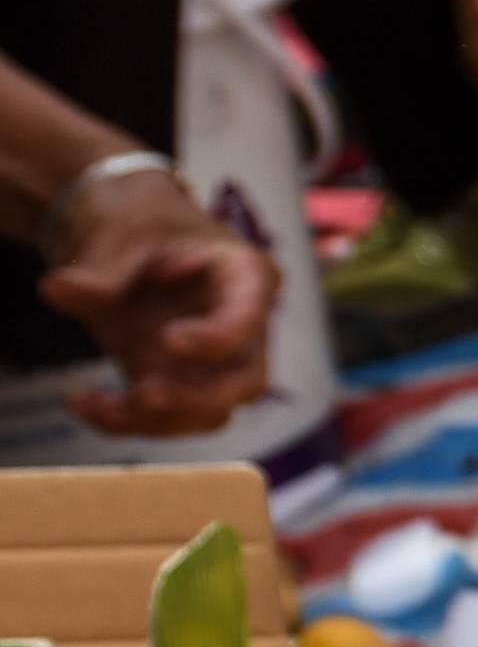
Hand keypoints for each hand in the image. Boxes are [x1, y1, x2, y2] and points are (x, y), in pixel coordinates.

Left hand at [43, 169, 275, 436]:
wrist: (122, 241)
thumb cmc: (139, 225)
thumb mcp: (120, 234)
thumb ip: (99, 268)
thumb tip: (58, 289)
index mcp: (245, 276)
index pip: (251, 317)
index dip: (219, 338)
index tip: (169, 340)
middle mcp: (242, 326)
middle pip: (247, 381)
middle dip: (198, 398)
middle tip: (146, 394)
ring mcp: (214, 361)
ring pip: (211, 412)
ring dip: (157, 420)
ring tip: (95, 404)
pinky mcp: (180, 382)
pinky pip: (168, 419)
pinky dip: (126, 422)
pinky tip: (83, 402)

§

Check each line of the listing above for the string "pinky". Report only how many have it.

4